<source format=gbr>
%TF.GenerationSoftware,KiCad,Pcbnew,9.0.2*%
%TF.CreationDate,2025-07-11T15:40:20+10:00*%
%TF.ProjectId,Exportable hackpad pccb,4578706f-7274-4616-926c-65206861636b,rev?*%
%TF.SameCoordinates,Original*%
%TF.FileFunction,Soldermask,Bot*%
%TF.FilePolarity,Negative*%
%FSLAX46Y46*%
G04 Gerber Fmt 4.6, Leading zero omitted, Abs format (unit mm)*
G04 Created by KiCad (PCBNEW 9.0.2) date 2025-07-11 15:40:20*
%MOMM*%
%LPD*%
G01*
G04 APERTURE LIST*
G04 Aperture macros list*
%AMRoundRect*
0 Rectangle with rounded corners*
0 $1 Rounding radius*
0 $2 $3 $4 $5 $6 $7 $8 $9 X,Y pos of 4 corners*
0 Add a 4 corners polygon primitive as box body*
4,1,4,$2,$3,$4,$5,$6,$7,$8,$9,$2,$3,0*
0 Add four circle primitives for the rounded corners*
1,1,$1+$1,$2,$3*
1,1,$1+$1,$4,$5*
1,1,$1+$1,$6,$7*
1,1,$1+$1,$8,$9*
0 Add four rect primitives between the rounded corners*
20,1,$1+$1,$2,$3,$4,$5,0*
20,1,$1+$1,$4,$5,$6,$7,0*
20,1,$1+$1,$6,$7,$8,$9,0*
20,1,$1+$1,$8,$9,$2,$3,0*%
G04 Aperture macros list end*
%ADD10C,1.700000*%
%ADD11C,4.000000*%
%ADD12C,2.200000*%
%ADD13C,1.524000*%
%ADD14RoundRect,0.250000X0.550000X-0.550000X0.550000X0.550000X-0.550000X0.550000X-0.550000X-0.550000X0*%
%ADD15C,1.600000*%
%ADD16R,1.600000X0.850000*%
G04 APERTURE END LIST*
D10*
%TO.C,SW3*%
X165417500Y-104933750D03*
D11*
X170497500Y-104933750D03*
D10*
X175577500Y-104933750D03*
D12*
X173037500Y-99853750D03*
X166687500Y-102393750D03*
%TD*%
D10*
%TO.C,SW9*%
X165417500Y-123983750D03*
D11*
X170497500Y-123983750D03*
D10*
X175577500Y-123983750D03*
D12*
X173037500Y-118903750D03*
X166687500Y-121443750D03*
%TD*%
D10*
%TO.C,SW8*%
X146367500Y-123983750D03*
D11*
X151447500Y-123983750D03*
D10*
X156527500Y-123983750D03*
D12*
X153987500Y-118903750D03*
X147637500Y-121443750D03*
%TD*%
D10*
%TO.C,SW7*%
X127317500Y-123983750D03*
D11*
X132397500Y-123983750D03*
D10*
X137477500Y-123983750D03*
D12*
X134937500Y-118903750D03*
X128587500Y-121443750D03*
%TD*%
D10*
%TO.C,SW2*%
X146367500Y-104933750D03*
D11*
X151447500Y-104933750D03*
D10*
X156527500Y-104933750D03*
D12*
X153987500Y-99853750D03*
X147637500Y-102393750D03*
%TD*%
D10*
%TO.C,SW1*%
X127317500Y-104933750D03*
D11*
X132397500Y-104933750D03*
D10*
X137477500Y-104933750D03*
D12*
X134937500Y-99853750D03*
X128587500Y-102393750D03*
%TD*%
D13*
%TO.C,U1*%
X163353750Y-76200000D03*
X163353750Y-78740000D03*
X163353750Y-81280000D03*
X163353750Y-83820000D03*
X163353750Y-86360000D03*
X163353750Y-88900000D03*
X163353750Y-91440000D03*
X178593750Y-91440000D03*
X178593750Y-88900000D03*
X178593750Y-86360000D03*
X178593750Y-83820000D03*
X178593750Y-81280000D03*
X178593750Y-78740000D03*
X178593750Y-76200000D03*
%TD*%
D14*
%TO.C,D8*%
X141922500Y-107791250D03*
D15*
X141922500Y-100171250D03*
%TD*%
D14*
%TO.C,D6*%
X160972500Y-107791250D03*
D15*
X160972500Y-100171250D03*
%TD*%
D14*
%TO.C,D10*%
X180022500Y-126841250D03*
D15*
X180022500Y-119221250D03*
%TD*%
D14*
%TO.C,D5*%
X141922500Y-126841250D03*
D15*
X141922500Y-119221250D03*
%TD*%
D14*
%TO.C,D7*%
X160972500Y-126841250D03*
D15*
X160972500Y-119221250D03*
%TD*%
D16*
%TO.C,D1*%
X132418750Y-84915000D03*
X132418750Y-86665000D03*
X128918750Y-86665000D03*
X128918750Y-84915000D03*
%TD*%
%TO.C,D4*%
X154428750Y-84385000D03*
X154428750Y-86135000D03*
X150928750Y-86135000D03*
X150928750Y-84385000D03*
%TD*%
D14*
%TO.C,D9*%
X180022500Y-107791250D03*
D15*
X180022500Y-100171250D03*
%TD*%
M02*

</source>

------------------------------------------------------------------------

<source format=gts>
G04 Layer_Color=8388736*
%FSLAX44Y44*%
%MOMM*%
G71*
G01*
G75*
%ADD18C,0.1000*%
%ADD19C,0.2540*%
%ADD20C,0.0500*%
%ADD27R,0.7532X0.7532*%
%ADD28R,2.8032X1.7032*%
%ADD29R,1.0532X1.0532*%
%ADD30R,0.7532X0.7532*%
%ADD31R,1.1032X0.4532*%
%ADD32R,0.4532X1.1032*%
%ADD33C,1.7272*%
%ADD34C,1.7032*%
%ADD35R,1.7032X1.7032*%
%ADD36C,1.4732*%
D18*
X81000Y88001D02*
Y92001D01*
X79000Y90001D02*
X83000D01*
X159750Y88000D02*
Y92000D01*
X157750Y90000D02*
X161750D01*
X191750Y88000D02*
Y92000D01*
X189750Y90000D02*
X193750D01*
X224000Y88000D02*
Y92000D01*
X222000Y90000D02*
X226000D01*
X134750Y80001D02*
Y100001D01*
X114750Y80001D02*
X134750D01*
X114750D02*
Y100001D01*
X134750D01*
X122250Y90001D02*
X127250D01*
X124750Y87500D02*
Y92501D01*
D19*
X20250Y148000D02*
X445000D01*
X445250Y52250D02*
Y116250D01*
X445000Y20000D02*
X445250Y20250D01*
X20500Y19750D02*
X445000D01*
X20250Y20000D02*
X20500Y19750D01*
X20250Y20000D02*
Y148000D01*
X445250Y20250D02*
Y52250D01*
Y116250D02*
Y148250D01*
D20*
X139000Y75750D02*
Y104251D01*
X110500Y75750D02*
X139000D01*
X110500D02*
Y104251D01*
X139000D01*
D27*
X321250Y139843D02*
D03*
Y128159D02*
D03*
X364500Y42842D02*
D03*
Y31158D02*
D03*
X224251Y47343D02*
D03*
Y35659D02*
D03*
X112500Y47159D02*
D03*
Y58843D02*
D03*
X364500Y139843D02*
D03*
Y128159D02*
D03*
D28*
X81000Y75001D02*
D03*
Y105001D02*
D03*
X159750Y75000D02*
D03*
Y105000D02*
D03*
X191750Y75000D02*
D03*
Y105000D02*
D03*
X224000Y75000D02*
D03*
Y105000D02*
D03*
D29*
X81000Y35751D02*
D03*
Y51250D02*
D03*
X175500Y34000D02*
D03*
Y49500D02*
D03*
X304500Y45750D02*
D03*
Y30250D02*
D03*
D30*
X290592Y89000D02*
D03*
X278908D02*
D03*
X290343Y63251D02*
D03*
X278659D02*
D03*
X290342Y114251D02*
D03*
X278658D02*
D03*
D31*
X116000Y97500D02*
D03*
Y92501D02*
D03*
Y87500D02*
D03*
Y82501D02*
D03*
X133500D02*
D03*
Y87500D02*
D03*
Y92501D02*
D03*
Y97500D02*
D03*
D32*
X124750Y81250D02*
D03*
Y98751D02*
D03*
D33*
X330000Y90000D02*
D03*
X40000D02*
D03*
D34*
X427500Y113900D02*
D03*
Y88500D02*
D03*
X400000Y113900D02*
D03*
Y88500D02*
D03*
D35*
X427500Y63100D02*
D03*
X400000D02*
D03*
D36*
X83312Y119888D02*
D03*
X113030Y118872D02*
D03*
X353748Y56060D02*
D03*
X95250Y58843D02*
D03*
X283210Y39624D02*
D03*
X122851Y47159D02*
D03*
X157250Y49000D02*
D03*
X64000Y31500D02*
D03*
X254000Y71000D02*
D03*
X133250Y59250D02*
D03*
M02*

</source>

------------------------------------------------------------------------

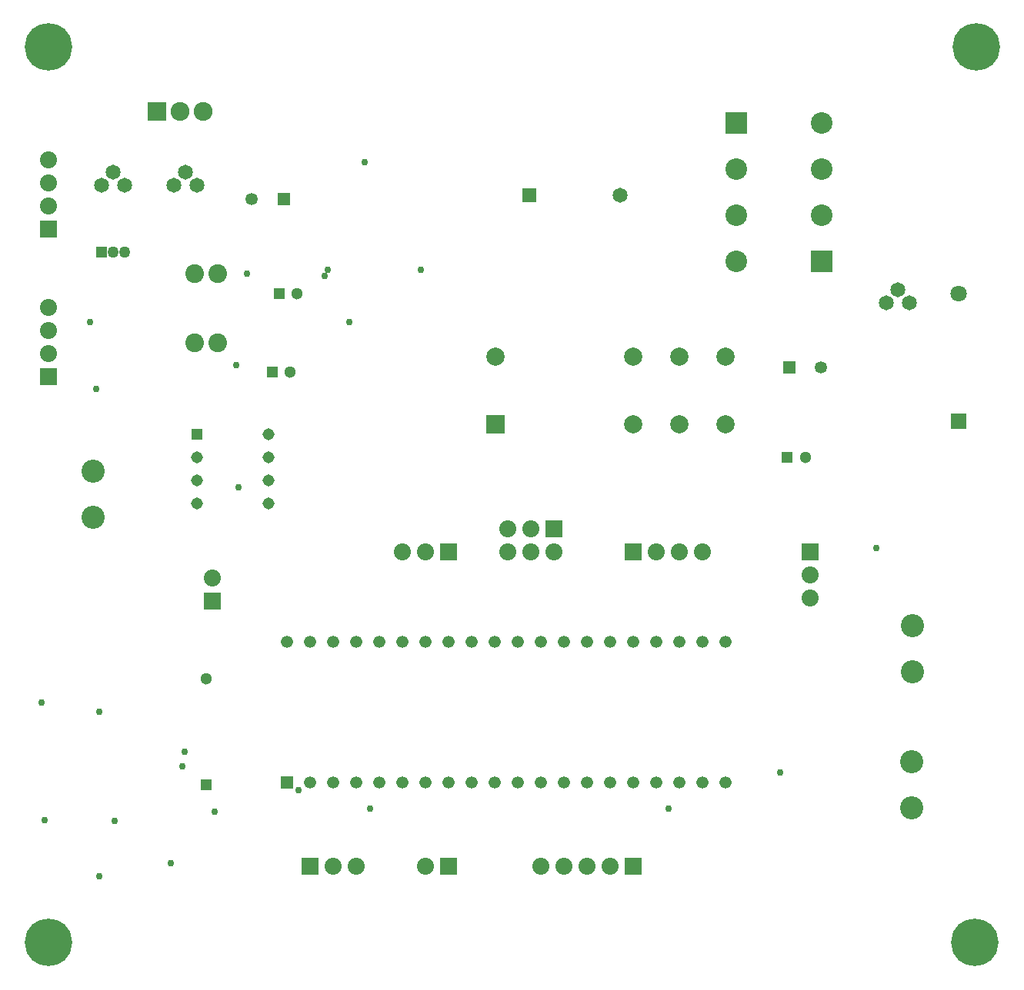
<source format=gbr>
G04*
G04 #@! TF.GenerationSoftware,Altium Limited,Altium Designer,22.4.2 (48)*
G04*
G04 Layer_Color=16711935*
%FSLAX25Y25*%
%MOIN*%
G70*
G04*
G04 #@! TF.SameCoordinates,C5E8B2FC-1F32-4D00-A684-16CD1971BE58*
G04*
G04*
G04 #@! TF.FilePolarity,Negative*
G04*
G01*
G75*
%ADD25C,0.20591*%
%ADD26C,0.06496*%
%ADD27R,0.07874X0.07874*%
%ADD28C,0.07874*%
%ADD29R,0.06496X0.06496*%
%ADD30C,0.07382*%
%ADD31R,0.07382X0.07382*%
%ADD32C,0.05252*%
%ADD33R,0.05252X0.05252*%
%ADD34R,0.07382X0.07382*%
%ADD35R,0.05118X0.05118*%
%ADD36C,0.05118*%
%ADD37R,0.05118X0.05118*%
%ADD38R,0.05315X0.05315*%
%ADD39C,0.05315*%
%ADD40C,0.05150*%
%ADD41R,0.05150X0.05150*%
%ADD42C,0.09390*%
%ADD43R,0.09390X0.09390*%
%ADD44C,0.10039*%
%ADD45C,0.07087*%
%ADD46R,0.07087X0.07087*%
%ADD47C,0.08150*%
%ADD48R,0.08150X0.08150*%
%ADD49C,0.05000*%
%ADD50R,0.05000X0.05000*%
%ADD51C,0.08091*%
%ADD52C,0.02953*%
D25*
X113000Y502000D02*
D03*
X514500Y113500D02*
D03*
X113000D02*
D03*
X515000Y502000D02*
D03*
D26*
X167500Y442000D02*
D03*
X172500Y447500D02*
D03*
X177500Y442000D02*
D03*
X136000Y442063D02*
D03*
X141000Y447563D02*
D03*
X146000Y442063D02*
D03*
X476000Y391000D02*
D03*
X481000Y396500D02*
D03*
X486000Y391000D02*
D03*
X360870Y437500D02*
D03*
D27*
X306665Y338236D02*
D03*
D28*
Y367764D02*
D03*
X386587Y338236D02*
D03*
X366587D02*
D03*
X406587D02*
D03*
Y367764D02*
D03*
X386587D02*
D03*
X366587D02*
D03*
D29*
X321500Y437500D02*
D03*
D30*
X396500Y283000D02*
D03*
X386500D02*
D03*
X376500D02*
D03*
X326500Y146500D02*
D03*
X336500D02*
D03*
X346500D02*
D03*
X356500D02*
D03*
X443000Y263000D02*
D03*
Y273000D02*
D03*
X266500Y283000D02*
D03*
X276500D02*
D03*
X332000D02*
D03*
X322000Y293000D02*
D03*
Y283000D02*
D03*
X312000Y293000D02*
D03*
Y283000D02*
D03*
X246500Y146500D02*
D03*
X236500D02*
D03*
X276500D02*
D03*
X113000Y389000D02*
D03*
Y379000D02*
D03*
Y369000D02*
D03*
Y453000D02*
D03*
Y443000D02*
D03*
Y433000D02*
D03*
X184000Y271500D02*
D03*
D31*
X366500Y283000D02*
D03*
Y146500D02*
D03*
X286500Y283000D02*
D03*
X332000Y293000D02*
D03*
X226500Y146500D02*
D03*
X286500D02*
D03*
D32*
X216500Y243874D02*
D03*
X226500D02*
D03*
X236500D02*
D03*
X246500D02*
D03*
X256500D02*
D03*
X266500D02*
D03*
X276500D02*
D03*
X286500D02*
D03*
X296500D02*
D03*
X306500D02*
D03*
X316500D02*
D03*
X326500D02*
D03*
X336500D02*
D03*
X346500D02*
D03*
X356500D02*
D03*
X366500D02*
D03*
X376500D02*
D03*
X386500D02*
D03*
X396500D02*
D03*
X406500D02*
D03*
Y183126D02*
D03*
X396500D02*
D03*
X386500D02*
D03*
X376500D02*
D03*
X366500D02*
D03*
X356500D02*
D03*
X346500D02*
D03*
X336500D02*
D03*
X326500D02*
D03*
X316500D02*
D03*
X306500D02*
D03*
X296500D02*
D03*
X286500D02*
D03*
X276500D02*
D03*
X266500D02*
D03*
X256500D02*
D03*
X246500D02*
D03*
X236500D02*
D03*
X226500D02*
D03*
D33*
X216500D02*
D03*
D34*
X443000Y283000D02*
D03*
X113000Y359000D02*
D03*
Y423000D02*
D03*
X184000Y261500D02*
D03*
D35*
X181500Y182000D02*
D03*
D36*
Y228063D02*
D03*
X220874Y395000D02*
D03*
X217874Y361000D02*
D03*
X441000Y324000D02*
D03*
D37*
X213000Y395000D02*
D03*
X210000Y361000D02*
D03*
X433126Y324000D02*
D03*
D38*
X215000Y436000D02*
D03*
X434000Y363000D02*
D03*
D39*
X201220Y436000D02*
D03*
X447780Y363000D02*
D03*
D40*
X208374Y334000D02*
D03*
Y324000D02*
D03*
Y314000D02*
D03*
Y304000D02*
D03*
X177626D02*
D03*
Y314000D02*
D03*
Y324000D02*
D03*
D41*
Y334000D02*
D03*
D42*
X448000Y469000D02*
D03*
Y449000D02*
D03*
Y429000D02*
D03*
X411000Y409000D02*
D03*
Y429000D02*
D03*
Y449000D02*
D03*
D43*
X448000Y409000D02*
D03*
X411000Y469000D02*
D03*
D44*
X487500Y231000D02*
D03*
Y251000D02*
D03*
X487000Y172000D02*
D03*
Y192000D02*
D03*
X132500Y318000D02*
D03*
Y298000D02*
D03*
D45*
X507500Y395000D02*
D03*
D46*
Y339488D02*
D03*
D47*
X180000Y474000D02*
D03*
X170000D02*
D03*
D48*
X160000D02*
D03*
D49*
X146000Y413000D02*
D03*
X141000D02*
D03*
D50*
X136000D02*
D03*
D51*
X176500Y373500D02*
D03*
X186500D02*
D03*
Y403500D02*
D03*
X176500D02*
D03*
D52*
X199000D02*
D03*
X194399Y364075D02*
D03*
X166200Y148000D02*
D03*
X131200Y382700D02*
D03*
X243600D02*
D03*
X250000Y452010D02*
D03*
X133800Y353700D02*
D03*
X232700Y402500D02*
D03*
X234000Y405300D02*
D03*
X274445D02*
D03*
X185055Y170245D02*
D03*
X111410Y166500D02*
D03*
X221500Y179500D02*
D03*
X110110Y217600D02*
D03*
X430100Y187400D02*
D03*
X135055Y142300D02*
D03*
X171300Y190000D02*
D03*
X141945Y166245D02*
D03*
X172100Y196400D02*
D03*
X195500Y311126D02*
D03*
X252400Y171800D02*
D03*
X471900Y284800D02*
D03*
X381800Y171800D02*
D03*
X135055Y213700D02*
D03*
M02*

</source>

------------------------------------------------------------------------

## PROBLEM TO WORK ON
Take each line of the material above that holds the string "SameCoordinates" and copy it.

## EXERCISE RESULT
%TF.SameCoordinates,Original*%
G04 #@! TF.SameCoordinates,C5E8B2FC-1F32-4D00-A684-16CD1971BE58*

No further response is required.